What you will do:
**a.** According to the comment, how many software engineers did Rodgers tell Jackson that Cypress needed right away?
**b.** Please copy the comment starting with "But as SJOUTSIDE" and going on through "draws the line.)", changing "ulterior motive" to "hidden agenda" throughout.

Text section START


    No matter what the answer was, it wasn’t enough. And the end result was always the same: the company wouldn’t hire more blacks, or any more employees for that matter, because that would require creating a new job that wasn’t already filled by someone.

    Instead, they would pay Jackson to go away. For his part, when Jackson got the company’s check he would say good things about them, such as: ‘Company X is working to correct the problem’. And Jackson would really sing the company’s praises if they were extra generous regarding his racket.

    Until… Jackson tried to shake down the wrong guy: Cypress Semi’s CEO, T.J. Rodgers.

    Rodgers politely met with Jackson, who demanded to know how many blacks Cypress employed. Rodgers told him, ‘We need two hundred software engineers right now. We will hire every qualified black engineer you send us.’

    Jackson left without a penny — and he never sent Cypress a single black engineer.

    So instead of giving an opinion, why doesn’t Mr. Darrick <–(is that a black name?) Hamilton send some black and hispanic software engineers to work at our local companies?

    The answer is obvious: there aren't many to recruit from.

    Companies eagerly recruit all the qualified engineers they can get, and if they're lucky enough to find a black or hispanic engineer they will hire that person, even if he isn't quite as qualified as they would like. Why? Because black and hispanic employees provide cover against exactly this kind of racist nonsense.

    The fact is, there are not enough software engineers being produced by American universities. That's why the U.S. keeps importing Indian and Chinese engineers… Duh.

    American colleges need to dispense with all their worthless “X Studies” degrees, and start producing U.S. graduates with the skills that U.S. employers need. Furthermore, if/when enough blacks and hispanics become software engineers, that will do more than all the gov’t hand-out programs ever invented: “Teach a man to fish…”, etc.

    But as SJOUTSIDE points out above, the government pays people to not work!

    That, my friends, is crazy — unless there’s an ulterior motive. And in politics, there’s always an ulterior motive.

    • My question about Darrick Hamilton’s ethnicity was removed without explanation from my comment above, and I’d like to ask… Why?

      I had asked if “Darrick” was an Afro-American, because that is relevant information relating to the motivation behind his “findings”. I suspected that the spelling of his first name was a clue to his race. (I suppose that’s ‘profiling’ — which is A-OK for the media to do regarding Caucasians… but that’s where the ‘progressive’ media draws the line.)

Text section END
Dataset content START

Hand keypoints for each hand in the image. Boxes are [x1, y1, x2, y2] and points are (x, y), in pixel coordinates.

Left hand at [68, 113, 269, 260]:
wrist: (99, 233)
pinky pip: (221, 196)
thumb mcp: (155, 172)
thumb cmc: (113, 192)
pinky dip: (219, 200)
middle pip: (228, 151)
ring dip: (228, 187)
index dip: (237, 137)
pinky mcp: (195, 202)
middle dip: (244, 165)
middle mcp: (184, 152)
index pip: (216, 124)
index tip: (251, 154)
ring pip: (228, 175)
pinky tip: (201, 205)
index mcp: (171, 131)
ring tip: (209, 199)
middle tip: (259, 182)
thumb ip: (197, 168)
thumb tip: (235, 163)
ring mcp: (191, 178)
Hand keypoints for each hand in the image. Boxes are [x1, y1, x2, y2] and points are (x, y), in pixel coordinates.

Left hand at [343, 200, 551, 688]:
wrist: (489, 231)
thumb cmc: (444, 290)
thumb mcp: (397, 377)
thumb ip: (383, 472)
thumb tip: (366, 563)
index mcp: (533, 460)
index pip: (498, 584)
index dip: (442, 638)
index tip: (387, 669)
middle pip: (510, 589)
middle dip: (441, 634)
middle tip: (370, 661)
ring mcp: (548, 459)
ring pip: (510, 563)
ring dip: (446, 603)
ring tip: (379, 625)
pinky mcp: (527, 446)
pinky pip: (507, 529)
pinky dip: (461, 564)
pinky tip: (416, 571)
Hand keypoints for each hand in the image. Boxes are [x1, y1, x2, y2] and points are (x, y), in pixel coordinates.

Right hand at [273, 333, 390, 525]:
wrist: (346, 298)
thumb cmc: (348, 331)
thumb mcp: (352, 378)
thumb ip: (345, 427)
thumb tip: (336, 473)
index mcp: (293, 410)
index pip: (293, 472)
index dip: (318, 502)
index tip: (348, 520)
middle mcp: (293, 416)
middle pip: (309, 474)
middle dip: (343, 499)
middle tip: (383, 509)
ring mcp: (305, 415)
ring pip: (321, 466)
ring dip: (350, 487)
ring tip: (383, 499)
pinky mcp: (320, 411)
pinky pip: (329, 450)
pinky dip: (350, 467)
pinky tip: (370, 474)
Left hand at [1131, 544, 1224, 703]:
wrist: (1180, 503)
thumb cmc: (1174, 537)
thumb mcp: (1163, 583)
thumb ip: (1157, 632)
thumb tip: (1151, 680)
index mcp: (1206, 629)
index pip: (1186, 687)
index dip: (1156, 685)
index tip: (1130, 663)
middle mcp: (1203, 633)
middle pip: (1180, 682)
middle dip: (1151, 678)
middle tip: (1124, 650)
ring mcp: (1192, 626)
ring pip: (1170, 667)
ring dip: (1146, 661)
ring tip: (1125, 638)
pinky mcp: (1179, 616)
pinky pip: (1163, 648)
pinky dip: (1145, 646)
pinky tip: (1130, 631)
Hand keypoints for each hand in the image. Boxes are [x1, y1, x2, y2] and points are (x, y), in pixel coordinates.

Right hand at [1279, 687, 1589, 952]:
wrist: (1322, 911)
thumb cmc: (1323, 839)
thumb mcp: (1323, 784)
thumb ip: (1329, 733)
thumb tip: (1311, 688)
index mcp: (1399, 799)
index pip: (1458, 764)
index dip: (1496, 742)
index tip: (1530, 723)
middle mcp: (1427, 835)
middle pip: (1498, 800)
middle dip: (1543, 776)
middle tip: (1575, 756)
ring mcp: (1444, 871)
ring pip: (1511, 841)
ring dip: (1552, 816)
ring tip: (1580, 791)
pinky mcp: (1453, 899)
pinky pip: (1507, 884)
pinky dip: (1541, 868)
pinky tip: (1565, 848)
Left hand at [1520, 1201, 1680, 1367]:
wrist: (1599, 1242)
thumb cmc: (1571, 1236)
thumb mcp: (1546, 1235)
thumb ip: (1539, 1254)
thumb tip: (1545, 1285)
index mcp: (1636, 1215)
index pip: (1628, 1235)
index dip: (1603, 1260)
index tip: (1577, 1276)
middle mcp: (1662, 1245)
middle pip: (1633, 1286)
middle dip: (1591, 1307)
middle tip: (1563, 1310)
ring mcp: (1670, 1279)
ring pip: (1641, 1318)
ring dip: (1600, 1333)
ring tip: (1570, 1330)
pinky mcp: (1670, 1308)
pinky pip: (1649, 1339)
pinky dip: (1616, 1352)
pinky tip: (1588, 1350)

Dataset content END

Task-by-task solutions:
**a.** Two hundred.

**b.**
But as SJOUTSIDE points out above, the government pays people to not work!

    That, my friends, is crazy — unless there’s an hidden agenda. And in politics, there’s always an hidden agenda.

    • My question about Darrick Hamilton’s ethnicity was removed without explanation from my comment above, and I’d like to ask… Why?

      I had asked if “Darrick” was an Afro-American, because that is relevant information relating to the motivation behind his “findings”. I suspected that the spelling of his first name was a clue to his race. (I suppose that’s ‘profiling’ — which is A-OK for the media to do regarding Caucasians… but that’s where the ‘progressive’ media draws the line.)